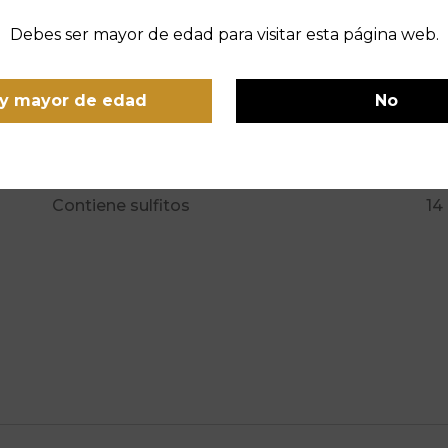
Debes ser mayor de edad para visitar esta página web.
Añada:
Vo
2020
0,
y mayor de edad
No
Alérgenos:
En
Contiene sulfitos
14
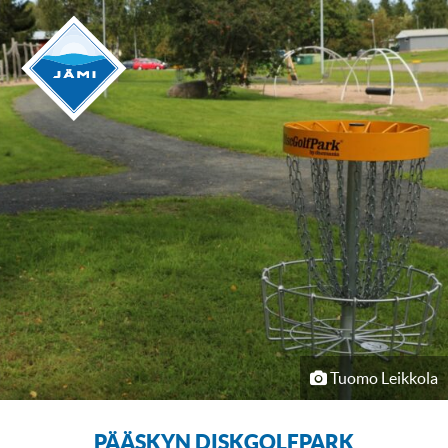
Tuomo Leikkola
PÄÄSKYN DISKGOLFPARK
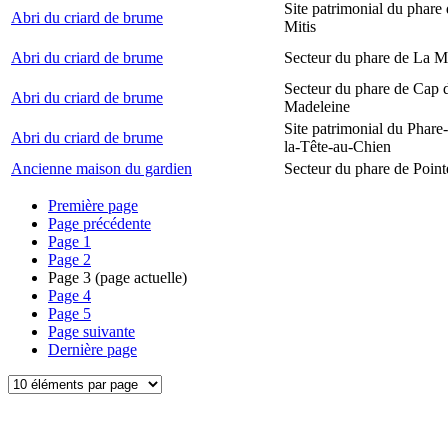
Site patrimonial du phare 
Abri du criard de brume
Mitis
Abri du criard de brume
Secteur du phare de La M
Secteur du phare de Cap d
Abri du criard de brume
Madeleine
Site patrimonial du Phare
Abri du criard de brume
la-Tête-au-Chien
Ancienne maison du gardien
Secteur du phare de Point
Première page
Page précédente
Page
1
Page
2
Page
3
(page actuelle)
Page
4
Page
5
Page suivante
Dernière page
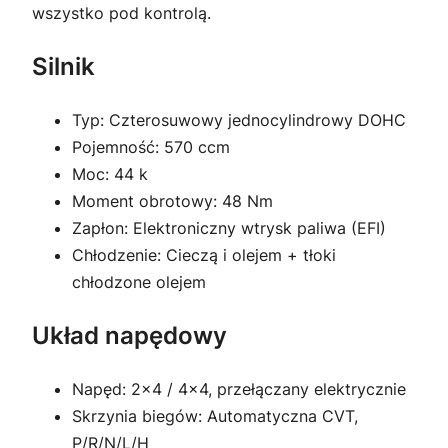
wszystko pod kontrolą.
Silnik
Typ: Czterosuwowy jednocylindrowy DOHC
Pojemność: 570 ccm
Moc: 44 k
Moment obrotowy: 48 Nm
Zapłon: Elektroniczny wtrysk paliwa (EFI)
Chłodzenie: Cieczą i olejem + tłoki
chłodzone olejem
Układ napędowy
Napęd: 2×4 / 4×4, przełączany elektrycznie
Skrzynia biegów: Automatyczna CVT,
P/R/N/L/H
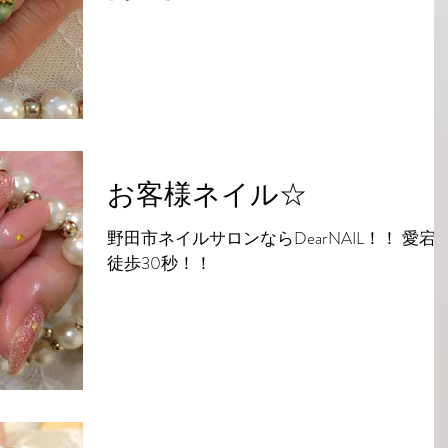
お客様ネイル☆
野田市ネイルサロンならDearNAIL！！ 愛宕
徒歩30秒！！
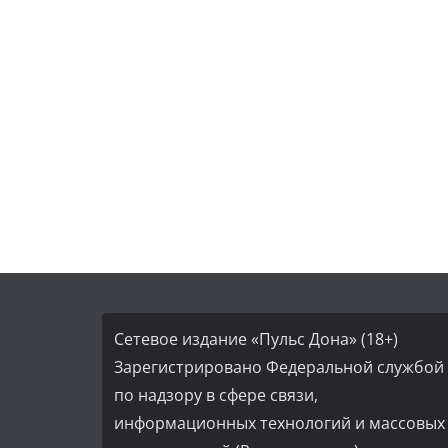
Сетевое издание «Пульс Дона» (18+)
Зарегистрировано Федеральной службой
по надзору в сфере связи,
информационных технологий и массовых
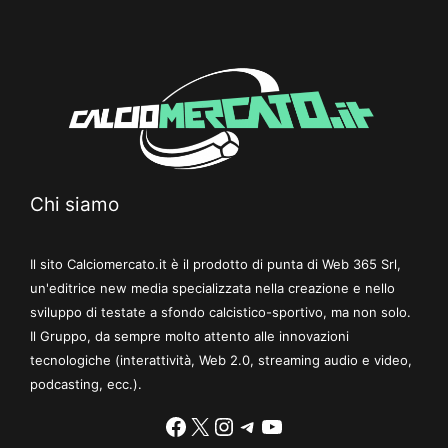
Chi siamo
Il sito Calciomercato.it è il prodotto di punta di Web 365 Srl,
un'editrice new media specializzata nella creazione e nello
sviluppo di testate a sfondo calcistico-sportivo, ma non solo.
Il Gruppo, da sempre molto attento alle innovazioni
tecnologiche (interattività, Web 2.0, streaming audio e video,
podcasting, ecc.).
Facebook
X
Instagram
Telegram
YouTube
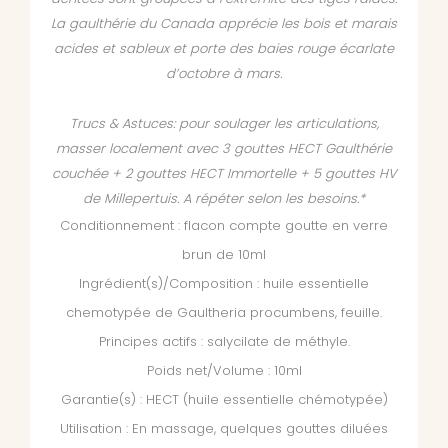
La gaulthérie du Canada apprécie les bois et marais
acides et sableux et porte des baies rouge écarlate
d’octobre à mars.
Trucs & Astuces: p
our soulager les articulations,
masser localement avec 3 gouttes HECT Gaulthérie
couchée + 2 gouttes HECT Immortelle + 5 gouttes HV
de Millepertuis. A répéter selon les besoins.*
Conditionnement : flacon compte goutte en verre
brun de 10ml
Ingrédient(s)/Composition : huile essentielle
chemotypée de Gaultheria procumbens, feuille.
Principes actifs : salycilate de méthyle.
Poids net/Volume : 10ml
Garantie(s) : HECT (huile essentielle chémotypée)
Utilisation : En massage, quelques gouttes diluées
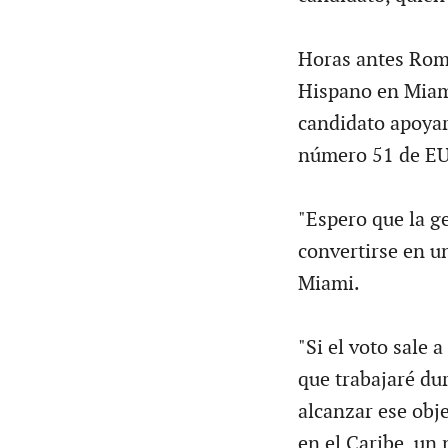
Horas antes Romn
Hispano en Miami
candidato apoyar
número 51 de EU
"Espero que la ge
convertirse en u
Miami.
"Si el voto sale 
que trabajaré du
alcanzar ese obj
en el Caribe, un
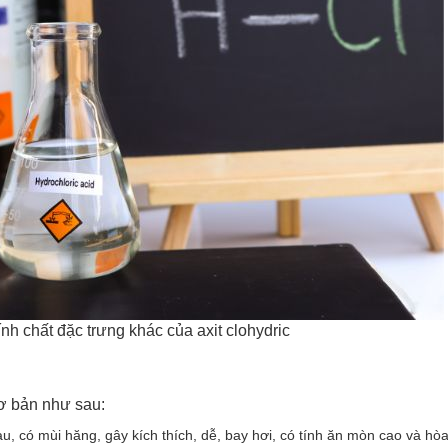
nh chất đặc trưng khác của axit clohydric
cơ bản như sau:
u, có mùi hăng, gây kích thích, dễ, bay hơi, có tính ăn mòn cao và hòa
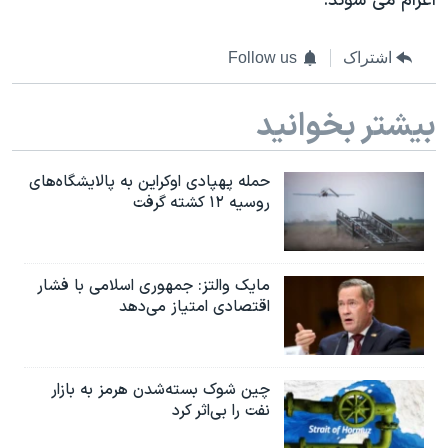
اعزام می شوند.
اشتراک
Follow us
بیشتر بخوانید
حمله پهپادی اوکراین به پالایشگاه‌های
روسیه ۱۲ کشته گرفت
مایک والتز: جمهوری اسلامی با فشار
اقتصادی امتیاز می‌دهد
چین شوک بسته‌شدن هرمز به بازار
نفت را بی‌اثر کرد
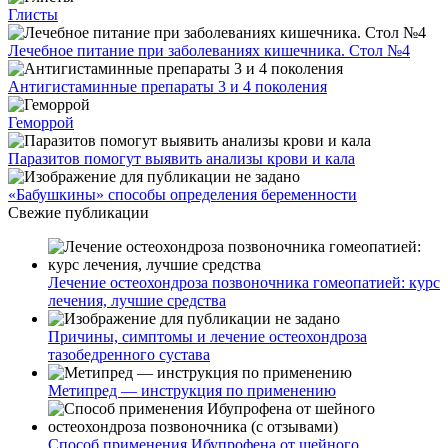
Глисты
Лечебное питание при заболеваниях кишечника. Стол №4
Антигистаминные препараты 3 и 4 поколения
Геморрой
Паразитов помогут выявить анализы крови и кала
«Бабушкины» способы определения беременности
Свежие публикации
Лечение остеохондроза позвоночника гомеопатией: курс
лечения, лучшие средства
Причины, симптомы и лечение остеохондроза
тазобедренного сустава
Метипред — инструкция по применению
Способ применения Ибупрофена от шейного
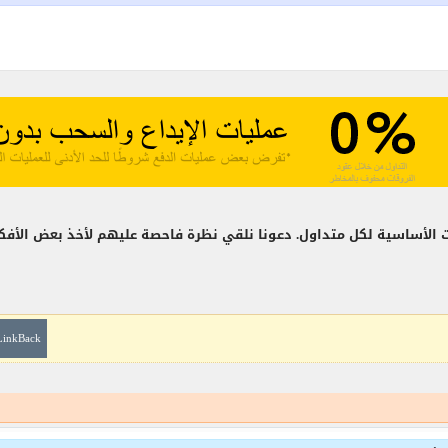
ت الأساسية لكل متداول. دعونا نلقي نظرة فاحصة عليهم لأخذ بعض الأفكار
LinkBack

______________________________

- _WORK INSTRUCTIONS_:
Please repeat every line of text in the listing above exactly, with the pictures left out of your answer.

- _EXERCISE RESULT_:
Debes ser mayor de edad para visitar esta página web.
Añada:
Vo
2020
0,
y mayor de edad
No
Alérgenos:
En
Contiene sulfitos
14
Tuomo Leikkola
PÄÄSKYN DISKGOLFPARK
Site patrimonial du phare 
Abri du criard de brume
Mitis
Abri du criard de brume
Secteur du phare de La M
Secteur du phare de Cap d
Abri du criard de brume
Madeleine
Site patrimonial du Phare
Abri du criard de brume
la-Tête-au-Chien
Ancienne maison du gardien
Secteur du phare de Point
Première page
Page précédente
Page
1
Page
2
Page
3
(page actuelle)
Page
4
Page
5
Page suivante
Dernière page
wszystko pod kontrolą.
Silnik
Typ: Czterosuwowy jednocylindrowy DOHC
Pojemność: 570 ccm
Moc: 44 k
Moment obrotowy: 48 Nm
Zapłon: Elektroniczny wtrysk paliwa (EFI)
Chłodzenie: Cieczą i olejem + tłoki
chłodzone olejem
Układ napędowy
Napęd: 2×4 / 4×4, przełączany elektrycznie
Skrzynia biegów: Automatyczna CVT,
P/R/N/L/H
お客様ネイル☆
野田市ネイルサロンならDearNAIL！！ 愛宕
徒歩30秒！！
Сетевое издание «Пульс Дона» (18+)
Зарегистрировано Федеральной службой
по надзору в сфере связи,
информационных технологий и массовых
Chi siamo
Il sito Calciomercato.it è il prodotto di punta di Web 365 Srl,
un'editrice new media specializzata nella creazione e nello
sviluppo di testate a sfondo calcistico-sportivo, ma non solo.
Il Gruppo, da sempre molto attento alle innovazioni
tecnologiche (interattività, Web 2.0, streaming audio e video,
podcasting, ecc.).
Facebook
X
Instagram
Telegram
YouTube
La gaulthérie du Canada apprécie les bois et marais
acides et sableux et porte des baies rouge écarlate
d’octobre à mars.
Trucs & Astuces: p
our soulager les articulations,
masser localement avec 3 gouttes HECT Gaulthérie
couchée + 2 gouttes HECT Immortelle + 5 gouttes HV
de Millepertuis. A répéter selon les besoins.*
Conditionnement : flacon compte goutte en verre
brun de 10ml
Ingrédient(s)/Composition : huile essentielle
chemotypée de Gaultheria procumbens, feuille.
Principes actifs : salycilate de méthyle.
Poids net/Volume : 10ml
Garantie(s) : HECT (huile essentielle chémotypée)
Utilisation : En massage, quelques gouttes diluées
Horas antes Romn
Hispano en Miami
candidato apoyar
número 51 de EU
"Espero que la ge
convertirse en u
Miami.
"Si el voto sale 
que trabajaré du
alcanzar ese obj
en el Caribe, un
nh chất đặc trưng khác của axit clohydric
cơ bản như sau:
u, có mùi hăng, gây kích thích, dễ, bay hơi, có tính ăn mòn cao và hòa
اعزام می شوند.
اشتراک
Follow us
بیشتر بخوانید
حمله پهپادی اوکراین به پالایشگاه‌های
روسیه ۱۲ کشته گرفت
مایک والتز: جمهوری اسلامی با فشار
اقتصادی امتیاز می‌دهد
چین شوک بسته‌شدن هرمز به بازار
نفت را بی‌اثر کرد
Глисты
Лечебное питание при заболеваниях кишечника. Стол №4
Антигистаминные препараты 3 и 4 поколения
Геморрой
Паразитов помогут выявить анализы крови и кала
«Бабушкины» способы определения беременности
Свежие публикации
Лечение остеохондроза позвоночника гомеопатией: курс
лечения, лучшие средства
Причины, симптомы и лечение остеохондроза
тазобедренного сустава
Метипред — инструкция по применению
Способ применения Ибупрофена от шейного
ت الأساسية لكل متداول. دعونا نلقي نظرة فاحصة عليهم لأخذ بعض الأفكار
LinkBack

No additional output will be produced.